President Bush’s New Freedom Commission highlighted custody relinquishment in their 2003 report documenting the crisis in our country’s mental health system. Also, the U.S. General Accounting Office released a report in April 2003 – documenting that thousands of families across the country are forced to give up custody of their child to the child welfare and juvenile justice systems to secure mental health services.
The Keeping Families Together Act seeks to keep children with mental illnesses and in need of services at home and in their communities, most importantly with their families -- through three basic mechanisms – a grant program, the establishment of a federal interagency task force and a statutory correction to Medicaid:
- The grant program provides financial incentives to states to build effective systems of care for children with mental illnesses and their families. The existing system of care for children in most states places a heavy emphasis on costly residential services;
- This legislation requires states to provide matching funds over the six year period of the grant program, while also requiring states to develop a plan that brings together state child-serving agencies, parents and other key stakeholders;
- The legislation establishes a federal interagency task force – with SAMHSA as the lead agency -- to examine and make recommendations related to improving mental health and child-serving systems;
- This legislation removes statutory barriers that currently prevent more states from using the Section 1915 (c) Medicaid home-and community-based service waiver (HCBW) to serve children with mental illnesses;
- It helps to eliminate a cruel choice that thousands of parents have faced – accessing mental health treatment or retaining custody of their child. Parents who choose desperately needed treatment and lose custody also lose the right to make day-to-day decisions in their child’s life.

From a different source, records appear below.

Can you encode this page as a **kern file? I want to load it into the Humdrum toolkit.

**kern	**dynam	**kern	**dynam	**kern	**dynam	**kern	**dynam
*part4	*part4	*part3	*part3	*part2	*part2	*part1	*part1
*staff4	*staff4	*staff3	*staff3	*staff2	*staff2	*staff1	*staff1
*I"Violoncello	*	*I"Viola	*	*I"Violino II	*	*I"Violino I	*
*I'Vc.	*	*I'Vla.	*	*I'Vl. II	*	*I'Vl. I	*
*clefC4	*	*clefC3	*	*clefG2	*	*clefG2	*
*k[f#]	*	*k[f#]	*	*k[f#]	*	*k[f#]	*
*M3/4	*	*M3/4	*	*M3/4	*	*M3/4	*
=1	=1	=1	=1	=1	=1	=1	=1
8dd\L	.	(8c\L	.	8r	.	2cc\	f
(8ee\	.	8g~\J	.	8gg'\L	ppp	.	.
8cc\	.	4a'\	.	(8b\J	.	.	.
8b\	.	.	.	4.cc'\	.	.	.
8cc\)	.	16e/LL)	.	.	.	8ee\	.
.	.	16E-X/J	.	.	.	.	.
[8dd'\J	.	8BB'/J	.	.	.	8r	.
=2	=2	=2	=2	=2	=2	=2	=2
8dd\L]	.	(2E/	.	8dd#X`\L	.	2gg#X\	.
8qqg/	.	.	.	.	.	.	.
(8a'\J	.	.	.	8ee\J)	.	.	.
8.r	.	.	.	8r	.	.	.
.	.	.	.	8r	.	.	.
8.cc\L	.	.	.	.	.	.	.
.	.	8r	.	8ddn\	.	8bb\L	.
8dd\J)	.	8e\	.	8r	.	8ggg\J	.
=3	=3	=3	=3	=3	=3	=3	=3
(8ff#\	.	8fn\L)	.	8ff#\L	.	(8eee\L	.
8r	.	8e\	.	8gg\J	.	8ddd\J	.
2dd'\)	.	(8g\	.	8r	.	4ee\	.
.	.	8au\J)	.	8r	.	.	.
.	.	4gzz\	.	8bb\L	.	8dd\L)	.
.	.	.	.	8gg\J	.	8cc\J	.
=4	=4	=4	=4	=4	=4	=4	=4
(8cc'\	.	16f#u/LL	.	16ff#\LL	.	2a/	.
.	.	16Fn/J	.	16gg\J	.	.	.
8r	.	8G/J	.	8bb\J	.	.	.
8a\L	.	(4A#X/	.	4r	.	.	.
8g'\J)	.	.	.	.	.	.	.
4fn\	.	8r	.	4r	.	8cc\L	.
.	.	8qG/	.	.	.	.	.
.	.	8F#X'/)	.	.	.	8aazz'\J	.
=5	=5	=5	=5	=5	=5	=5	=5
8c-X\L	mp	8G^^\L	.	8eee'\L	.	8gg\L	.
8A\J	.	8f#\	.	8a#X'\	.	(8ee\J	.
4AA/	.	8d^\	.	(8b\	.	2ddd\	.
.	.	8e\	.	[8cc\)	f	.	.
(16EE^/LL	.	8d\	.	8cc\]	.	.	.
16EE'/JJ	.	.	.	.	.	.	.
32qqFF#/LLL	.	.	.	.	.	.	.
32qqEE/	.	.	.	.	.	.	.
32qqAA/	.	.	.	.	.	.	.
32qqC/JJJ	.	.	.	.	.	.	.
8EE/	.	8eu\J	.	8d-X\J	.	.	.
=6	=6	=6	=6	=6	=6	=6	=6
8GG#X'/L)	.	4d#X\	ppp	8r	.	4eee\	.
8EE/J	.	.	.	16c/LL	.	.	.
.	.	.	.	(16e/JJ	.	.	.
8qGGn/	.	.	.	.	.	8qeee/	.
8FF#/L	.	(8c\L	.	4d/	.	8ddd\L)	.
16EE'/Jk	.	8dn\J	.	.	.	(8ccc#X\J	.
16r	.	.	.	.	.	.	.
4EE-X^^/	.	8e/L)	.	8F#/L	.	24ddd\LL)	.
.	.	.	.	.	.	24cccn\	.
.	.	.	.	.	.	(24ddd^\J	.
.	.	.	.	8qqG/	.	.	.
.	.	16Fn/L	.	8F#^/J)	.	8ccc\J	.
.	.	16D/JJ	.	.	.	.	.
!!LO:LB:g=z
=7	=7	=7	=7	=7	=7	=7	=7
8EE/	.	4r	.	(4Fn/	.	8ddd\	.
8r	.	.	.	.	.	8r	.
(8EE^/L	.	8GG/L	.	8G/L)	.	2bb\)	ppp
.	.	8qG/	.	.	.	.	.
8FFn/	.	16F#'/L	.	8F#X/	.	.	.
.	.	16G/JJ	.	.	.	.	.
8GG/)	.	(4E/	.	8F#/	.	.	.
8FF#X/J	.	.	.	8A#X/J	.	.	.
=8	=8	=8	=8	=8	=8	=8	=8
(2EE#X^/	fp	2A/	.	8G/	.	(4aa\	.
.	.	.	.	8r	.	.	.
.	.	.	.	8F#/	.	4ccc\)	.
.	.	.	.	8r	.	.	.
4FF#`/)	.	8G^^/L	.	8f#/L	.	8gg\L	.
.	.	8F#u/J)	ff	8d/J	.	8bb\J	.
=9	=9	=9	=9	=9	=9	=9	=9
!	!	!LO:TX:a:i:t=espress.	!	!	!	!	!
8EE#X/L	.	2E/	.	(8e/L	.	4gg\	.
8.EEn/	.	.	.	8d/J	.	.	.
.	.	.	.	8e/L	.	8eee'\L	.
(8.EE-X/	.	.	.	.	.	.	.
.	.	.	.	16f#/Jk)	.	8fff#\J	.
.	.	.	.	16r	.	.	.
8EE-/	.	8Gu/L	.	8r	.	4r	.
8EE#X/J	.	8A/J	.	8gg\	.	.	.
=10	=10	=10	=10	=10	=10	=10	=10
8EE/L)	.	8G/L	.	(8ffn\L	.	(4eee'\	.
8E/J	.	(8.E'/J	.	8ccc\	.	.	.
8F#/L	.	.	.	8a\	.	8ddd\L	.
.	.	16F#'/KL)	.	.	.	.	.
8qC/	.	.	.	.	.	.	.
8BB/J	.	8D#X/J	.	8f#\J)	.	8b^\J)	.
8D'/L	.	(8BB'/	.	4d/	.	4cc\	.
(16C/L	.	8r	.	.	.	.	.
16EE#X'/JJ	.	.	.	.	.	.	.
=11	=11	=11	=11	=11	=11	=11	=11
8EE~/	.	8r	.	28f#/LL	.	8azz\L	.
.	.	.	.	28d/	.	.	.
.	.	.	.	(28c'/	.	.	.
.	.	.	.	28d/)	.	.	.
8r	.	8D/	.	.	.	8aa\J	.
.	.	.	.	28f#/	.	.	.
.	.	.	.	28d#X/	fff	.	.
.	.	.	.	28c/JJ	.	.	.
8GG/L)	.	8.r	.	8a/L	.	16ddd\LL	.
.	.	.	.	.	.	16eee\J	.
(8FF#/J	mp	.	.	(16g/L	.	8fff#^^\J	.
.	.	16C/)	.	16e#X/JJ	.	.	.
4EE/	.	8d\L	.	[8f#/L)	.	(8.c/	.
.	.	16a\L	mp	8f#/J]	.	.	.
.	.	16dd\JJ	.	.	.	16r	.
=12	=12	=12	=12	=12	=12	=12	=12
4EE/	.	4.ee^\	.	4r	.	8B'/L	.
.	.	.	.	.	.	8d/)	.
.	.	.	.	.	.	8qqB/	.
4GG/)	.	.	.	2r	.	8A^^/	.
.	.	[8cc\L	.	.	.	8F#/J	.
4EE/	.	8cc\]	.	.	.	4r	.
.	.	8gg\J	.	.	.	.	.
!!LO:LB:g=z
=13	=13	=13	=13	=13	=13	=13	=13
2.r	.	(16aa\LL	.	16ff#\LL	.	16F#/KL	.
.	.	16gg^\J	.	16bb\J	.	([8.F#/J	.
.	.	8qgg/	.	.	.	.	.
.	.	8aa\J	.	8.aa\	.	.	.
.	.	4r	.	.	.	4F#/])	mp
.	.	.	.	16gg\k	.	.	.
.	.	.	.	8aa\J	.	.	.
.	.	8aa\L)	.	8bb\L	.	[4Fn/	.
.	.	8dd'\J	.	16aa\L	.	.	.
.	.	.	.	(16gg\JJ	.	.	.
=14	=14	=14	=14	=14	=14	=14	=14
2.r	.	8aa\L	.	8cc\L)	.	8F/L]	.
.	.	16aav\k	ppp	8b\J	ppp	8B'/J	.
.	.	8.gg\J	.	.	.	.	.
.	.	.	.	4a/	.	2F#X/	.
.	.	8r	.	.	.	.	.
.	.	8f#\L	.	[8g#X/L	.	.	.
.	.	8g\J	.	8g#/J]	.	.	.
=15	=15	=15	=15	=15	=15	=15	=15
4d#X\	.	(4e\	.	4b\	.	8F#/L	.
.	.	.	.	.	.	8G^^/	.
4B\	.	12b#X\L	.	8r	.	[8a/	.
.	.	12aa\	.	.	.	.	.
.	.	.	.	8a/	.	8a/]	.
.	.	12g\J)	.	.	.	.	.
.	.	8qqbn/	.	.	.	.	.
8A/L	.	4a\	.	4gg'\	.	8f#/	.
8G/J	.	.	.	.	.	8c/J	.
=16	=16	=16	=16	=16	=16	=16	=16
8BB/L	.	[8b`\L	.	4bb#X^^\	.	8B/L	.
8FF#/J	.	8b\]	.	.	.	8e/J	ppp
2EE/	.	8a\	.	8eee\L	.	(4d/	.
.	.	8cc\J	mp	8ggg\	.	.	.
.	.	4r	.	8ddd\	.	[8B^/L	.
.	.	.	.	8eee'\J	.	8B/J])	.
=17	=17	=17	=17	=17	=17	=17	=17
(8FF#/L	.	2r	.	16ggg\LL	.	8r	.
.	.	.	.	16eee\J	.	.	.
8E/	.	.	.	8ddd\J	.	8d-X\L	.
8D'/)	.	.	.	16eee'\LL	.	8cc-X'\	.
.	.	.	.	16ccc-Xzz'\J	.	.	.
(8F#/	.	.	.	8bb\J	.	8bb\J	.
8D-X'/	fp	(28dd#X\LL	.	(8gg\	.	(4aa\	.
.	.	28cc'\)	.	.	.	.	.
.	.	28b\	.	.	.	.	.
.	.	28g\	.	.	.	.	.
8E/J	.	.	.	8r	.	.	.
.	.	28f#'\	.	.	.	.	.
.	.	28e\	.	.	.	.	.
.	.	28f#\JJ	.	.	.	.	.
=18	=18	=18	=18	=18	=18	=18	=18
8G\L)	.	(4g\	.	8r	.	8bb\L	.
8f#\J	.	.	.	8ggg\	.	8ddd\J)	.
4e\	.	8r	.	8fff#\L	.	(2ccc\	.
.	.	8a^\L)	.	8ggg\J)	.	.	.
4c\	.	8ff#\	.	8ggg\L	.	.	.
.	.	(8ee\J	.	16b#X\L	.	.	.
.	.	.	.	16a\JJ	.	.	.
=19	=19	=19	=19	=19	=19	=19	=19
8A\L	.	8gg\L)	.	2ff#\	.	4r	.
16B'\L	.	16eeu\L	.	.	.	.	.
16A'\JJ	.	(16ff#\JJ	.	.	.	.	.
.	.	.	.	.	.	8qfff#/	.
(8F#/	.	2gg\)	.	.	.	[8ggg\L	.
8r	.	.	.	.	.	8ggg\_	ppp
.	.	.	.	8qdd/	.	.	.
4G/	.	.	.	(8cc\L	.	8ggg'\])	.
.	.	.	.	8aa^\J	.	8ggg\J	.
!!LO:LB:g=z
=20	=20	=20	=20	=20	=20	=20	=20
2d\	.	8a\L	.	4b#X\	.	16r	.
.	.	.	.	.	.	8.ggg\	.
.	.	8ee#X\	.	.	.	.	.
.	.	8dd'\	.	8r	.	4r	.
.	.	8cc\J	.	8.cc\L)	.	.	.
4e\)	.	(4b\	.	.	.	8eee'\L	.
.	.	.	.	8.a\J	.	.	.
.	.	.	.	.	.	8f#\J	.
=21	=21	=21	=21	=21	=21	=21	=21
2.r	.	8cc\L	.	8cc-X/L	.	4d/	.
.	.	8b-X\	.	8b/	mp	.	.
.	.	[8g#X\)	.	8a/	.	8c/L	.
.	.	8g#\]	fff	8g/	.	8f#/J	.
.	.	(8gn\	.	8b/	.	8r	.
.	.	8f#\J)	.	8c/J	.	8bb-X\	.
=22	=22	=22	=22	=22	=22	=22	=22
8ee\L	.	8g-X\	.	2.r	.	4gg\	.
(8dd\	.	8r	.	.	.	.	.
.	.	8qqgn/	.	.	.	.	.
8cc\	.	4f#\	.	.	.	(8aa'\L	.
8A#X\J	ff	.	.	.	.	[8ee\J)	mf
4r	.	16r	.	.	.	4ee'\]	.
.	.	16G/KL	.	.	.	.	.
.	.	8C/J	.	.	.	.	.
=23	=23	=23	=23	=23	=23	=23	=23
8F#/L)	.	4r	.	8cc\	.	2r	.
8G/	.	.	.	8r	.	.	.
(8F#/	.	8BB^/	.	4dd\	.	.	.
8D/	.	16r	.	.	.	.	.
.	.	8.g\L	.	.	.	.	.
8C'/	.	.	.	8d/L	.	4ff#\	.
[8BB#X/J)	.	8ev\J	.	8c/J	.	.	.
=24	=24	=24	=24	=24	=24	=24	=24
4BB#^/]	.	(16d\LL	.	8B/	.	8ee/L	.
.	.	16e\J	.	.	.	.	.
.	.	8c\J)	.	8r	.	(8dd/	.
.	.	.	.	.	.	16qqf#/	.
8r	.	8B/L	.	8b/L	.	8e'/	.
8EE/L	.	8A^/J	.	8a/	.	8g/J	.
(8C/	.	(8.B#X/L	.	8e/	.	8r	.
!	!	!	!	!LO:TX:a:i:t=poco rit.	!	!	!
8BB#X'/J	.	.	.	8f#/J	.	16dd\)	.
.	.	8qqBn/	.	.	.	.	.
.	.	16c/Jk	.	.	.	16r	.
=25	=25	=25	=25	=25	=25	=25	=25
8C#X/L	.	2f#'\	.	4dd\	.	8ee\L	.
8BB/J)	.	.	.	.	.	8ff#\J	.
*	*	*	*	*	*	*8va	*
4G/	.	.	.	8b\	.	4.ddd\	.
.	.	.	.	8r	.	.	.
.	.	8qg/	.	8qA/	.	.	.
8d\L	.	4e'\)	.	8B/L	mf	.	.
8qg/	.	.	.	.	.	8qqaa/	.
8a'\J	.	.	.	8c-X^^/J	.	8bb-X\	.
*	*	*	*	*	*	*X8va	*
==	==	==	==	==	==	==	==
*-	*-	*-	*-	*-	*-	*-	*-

Children, who are already suffering from a serious illness, are left feeling abandoned in their hour of greatest need.
This legislation was re-introduced by Senator Susan Collins (R-ME) along with original co-sponsors of the legislation, Senators Mark Pryor (D-AR), Mike DeWine (R-OH), Jeff Bingaman (D-NM), Gordon Smith (R-OR), Joe Lieberman (D-CT) and Norm Coleman (R-MN). Representative Jim Ramstad (R-MN) will re-introduce the bill in the House of Representatives, joined by Representatives Patrick Kennedy (D-RI), Nancy Johnson (R-CT), Pete Stark (D-CA) and other original co-sponsors.
NAMI urges you to contact your Congressional representatives, if they are not listed above, and ask for their support of this legislation. All House and Senate offices can be reached through the Capital switchboard at 202-224-3121 (please note that this is not a toll-free call). Senators and House members can also be reached at their local offices that are listed in the Blue Pages of your local phone directory.
We must end the unthinkable practice of forcing parents to choose between their child and accessing vitally necessary mental health treatment. We would not think of asking the parents of a child with other serious illnesses like cancer or diabetes, to give up custody of their child to access treatment. It is simply wrong to do so with a child with a mental illness.